Abstract
To be truly understandable and accepted by Deaf communities, an automatic
Sign Language Production (SLP) system must generate a photo-realistic signer.
Prior approaches based on graphical avatars have proven unpopular, whereas
recent neural SLP works that produce skeleton pose sequences have been shown to
be not understandable to Deaf viewers.
In this paper, we propose SignGAN, the first SLP model to produce
photo-realistic continuous sign language videos directly from spoken language.
We employ a transformer architecture with a Mixture Density Network (MDN)
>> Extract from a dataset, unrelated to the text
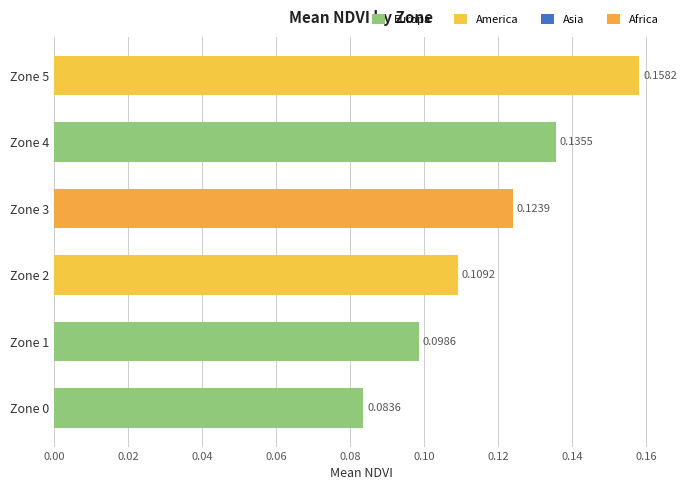

Rank the categories by value from highest to lowest.

Zone 5, Zone 4, Zone 3, Zone 2, Zone 1, Zone 0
formulation to handle the translation from spoken language to skeletal pose. A
pose-conditioned human synthesis model is then introduced to generate a
photo-realistic sign language video from the skeletal pose sequence. This
allows the photo-realistic production of sign videos directly translated from
written text.
We further propose a novel keypoint-based loss function, which significantly
improves the quality of synthesized hand images, operating in the keypoint
space to avoid issues caused by motion blur. In addition, we introduce a method
for controllable video generation, enabling training on large, diverse sign
language datasets and providing the ability to control the signer appearance at
inference.
Using a dataset of eight different sign language interpreters extracted from
broadcast footage, we show that SignGAN significantly outperforms all baseline
methods for quantitative metrics and human perceptual studies.